I think that you should give it a listen and endeavor to be fair to both gentlemen, even if they are less than fair with one another.

And, in the interest of fairness, it should be noted that Shapiro did, in fact, call for the ethnic cleansing of Arabs from all of Israel in a 2003 piece entitled, Transfer is not a dirty word.


  1. I have one quibble with Ben Shapiro's case. Towards the end, Beinart argued for politically addressing the Palestinian people's grievances in order to marginalize Hamas. Shapiro dismissed this saying that the issues that Beinart brings up in that point are not Hamas' grievances. To analogize, that is like making an argument in 2006 that taking up the cause of the Sons of Iraq is pointless because their issues are not AQI's grievances.

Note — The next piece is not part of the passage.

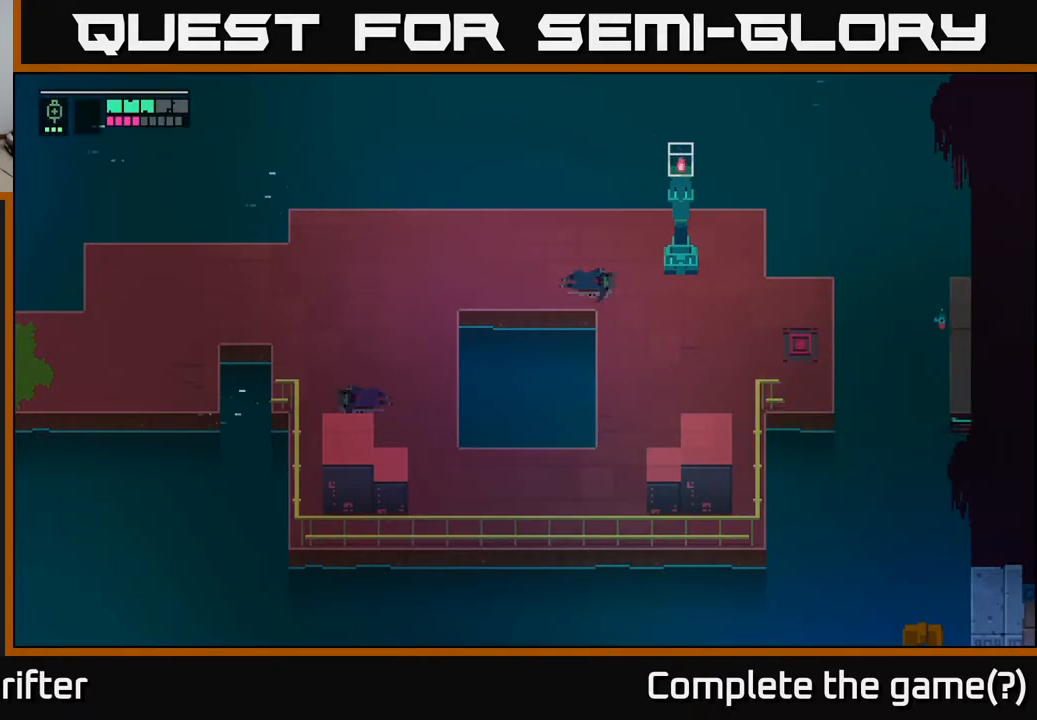
{"buttons": [], "left_stick": "center", "right_stick": "center", "events": []}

    So Beinart is right in arguing that providing the people an alternative to Hamas through political channels would marginalize Hamas and thereby degrade their ability to act on their grievances, even though they would continue to be aggrieved that Jews are still not subjected to the Pact of Umar. Where Beinart errs is in asserting that Fatah's grievances are limited to the grievances they enumerate in English for western audiences. There are some clear improvements in having Fatah in control rather than Hamas, such as occasional security cooperation and Fatah being less prone, though not totally non-prone, to launching rockets. However, this should not be confused for the notion that having Fatah in charge of the Palestinians would be the equivalent for Israel to having the Sons of Iraq being in charge of Iraq.

    1. Political channels?

      This sounds exceedingly vague. This is not to say that there might not be other means necessary than military in order to eliminate the organization, however. I simply do not know what those political channels would be.

      As for Beinart, I am not a big fan. He spent considerable time talking about how the blockade of Gaza ultimately serves Hamas' interests and how Israel needs to engage with peaceful Arab dissenting activists in Judea and Samaria.

      The blockade is necessary for the obvious reason that Israel cannot allow a genocidal organization like Hamas to gain free access to military materiel. If he doesn't understand that than he has a tremendous ideological blindspot.

      And per these peaceful Arab dissenters, just who the hell is he talking about? There may be such people, but do they have the slightest influence within the local Arab culture?

      I tend to doubt it. There is nothing wrong with cultivating such voices, but if Beinart thinks that they have any current political relevance then he is deluding himself.

    2. Political channels essentially means providing an alternative for the population the way the Sons of Iraq provided an alternative to AQI for the people of Anbar Province.

      For Beinart, the alternative is almost always Fatah. I would concede that Fatah controlling Gaza would be an improvement, but Beinart overstates the case of Fatah's willingness to live in long-term peace with Israel. That is important to keep in mind in evaluating what is a worthwhile cost (as in concessions in Judea and Samaria) for bringing that about.

      As for the lack of genuine partners with current political relevance, that is correct. It is also correct to say that changing that condition is the only true long term solution with everything else being just chronic management. The correct response is to call for supplementing the chronic management, such as through the blockade, with cultivating genuine partners, not calling for political engagement in place of the chronic management.

  2. Israel and other pro-Palestinians should assist a new breed of Palestinian Arab leaders to come forth, those who offer the people a better life by using Israel as a positive force. A peaceful state could have no better neighbor than Israel.

    1. For example:

      92 percent of Palestinians living in the Gaza Strip are in favor a long-term ceasefire between Israel and Hamas, and 72% hope their leaders will work to achieve a lasting peace agreement with the Jewish state, a new poll has found.